- _What this task involves_
Copy out the text that goes with each item below line by line, keeping every word and mark as it is, and leave the pictures out of your answer.

··· Records to process

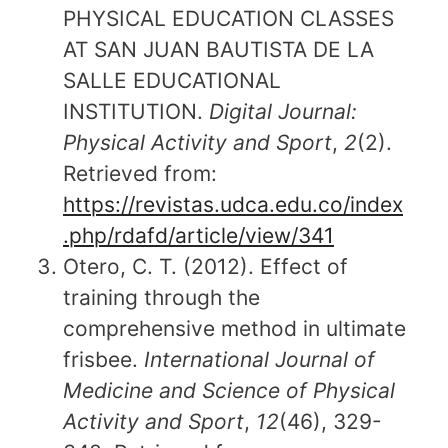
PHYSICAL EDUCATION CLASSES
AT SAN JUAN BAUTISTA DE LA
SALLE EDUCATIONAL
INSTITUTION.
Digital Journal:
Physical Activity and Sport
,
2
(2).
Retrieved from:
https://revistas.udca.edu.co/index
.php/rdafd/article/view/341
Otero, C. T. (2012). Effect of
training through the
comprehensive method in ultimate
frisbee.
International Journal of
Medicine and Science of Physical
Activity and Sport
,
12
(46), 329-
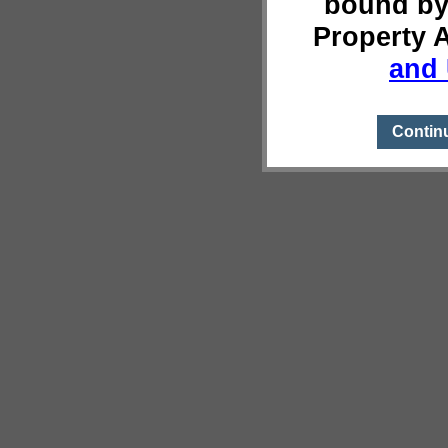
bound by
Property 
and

······

- _Exercise answer_
PHYSICAL EDUCATION CLASSES
AT SAN JUAN BAUTISTA DE LA
SALLE EDUCATIONAL
INSTITUTION.
Digital Journal:
Physical Activity and Sport
,
2
(2).
Retrieved from:
https://revistas.udca.edu.co/index
.php/rdafd/article/view/341
Otero, C. T. (2012). Effect of
training through the
comprehensive method in ultimate
frisbee.
International Journal of
Medicine and Science of Physical
Activity and Sport
,
12
(46), 329-
bound by
Property 
and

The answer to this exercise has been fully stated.